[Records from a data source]
....................

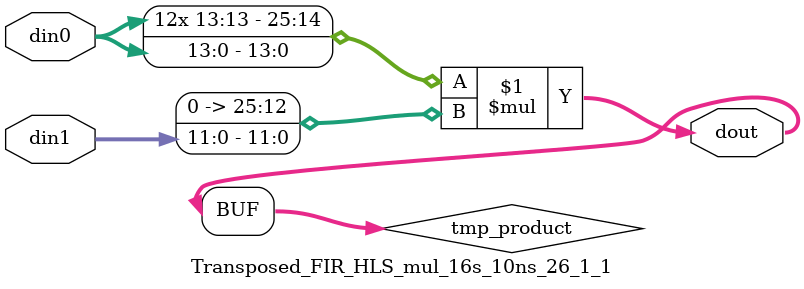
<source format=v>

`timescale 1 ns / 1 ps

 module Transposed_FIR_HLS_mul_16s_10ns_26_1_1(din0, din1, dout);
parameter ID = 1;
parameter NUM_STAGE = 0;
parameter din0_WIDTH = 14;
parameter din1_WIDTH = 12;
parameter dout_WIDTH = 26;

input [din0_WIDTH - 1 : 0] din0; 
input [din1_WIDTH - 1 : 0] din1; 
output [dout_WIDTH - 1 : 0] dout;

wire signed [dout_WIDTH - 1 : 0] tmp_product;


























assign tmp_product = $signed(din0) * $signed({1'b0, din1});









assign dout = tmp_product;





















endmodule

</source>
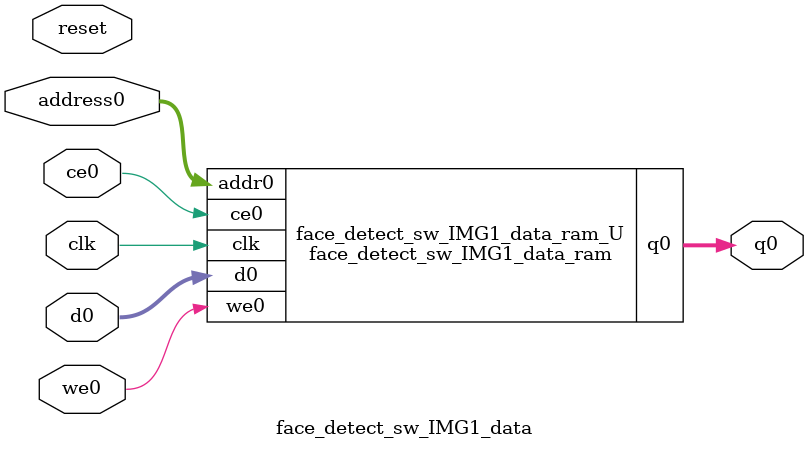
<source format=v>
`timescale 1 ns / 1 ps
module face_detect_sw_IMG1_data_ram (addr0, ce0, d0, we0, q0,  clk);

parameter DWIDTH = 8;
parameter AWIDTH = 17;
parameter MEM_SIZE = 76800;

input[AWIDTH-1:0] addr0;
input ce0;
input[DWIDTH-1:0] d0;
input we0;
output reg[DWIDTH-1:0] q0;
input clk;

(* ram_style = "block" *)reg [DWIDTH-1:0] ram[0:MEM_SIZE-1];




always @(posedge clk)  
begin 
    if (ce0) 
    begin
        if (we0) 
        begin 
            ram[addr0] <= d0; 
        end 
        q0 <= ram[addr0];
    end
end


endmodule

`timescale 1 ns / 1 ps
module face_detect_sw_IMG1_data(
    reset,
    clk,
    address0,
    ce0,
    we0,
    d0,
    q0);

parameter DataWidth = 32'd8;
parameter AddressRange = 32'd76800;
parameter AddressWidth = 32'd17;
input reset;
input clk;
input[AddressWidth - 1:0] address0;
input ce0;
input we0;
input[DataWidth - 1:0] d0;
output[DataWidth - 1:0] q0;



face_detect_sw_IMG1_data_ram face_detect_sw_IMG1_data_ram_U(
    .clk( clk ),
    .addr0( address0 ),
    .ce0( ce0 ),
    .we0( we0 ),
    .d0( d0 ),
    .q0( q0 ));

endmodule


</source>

....................

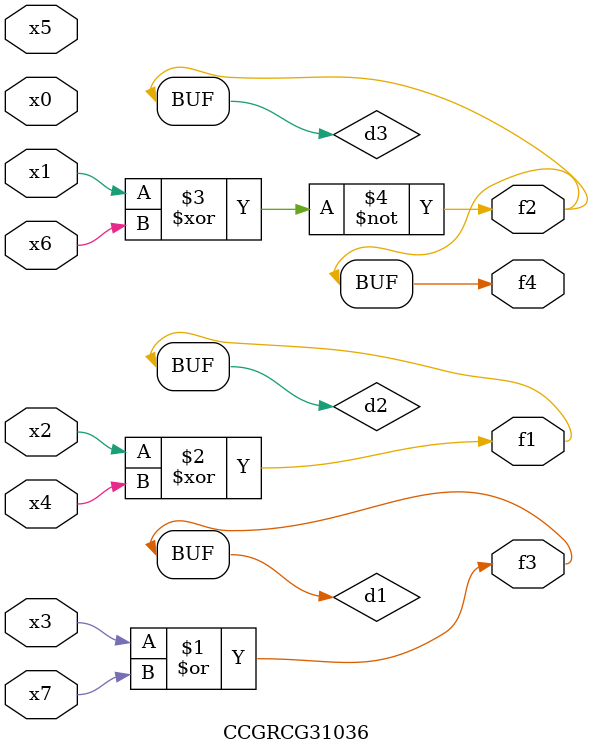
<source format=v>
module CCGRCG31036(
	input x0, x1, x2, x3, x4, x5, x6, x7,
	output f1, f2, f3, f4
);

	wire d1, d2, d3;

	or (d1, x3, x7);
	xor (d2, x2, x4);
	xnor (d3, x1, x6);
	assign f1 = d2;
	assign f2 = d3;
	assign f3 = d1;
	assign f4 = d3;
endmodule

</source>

....................

#### Job item:
Keep only those lines of the records that hold "wire", and return them.

#### Reply:
wire signed [dout_WIDTH - 1 : 0] tmp_product;
	wire d1, d2, d3;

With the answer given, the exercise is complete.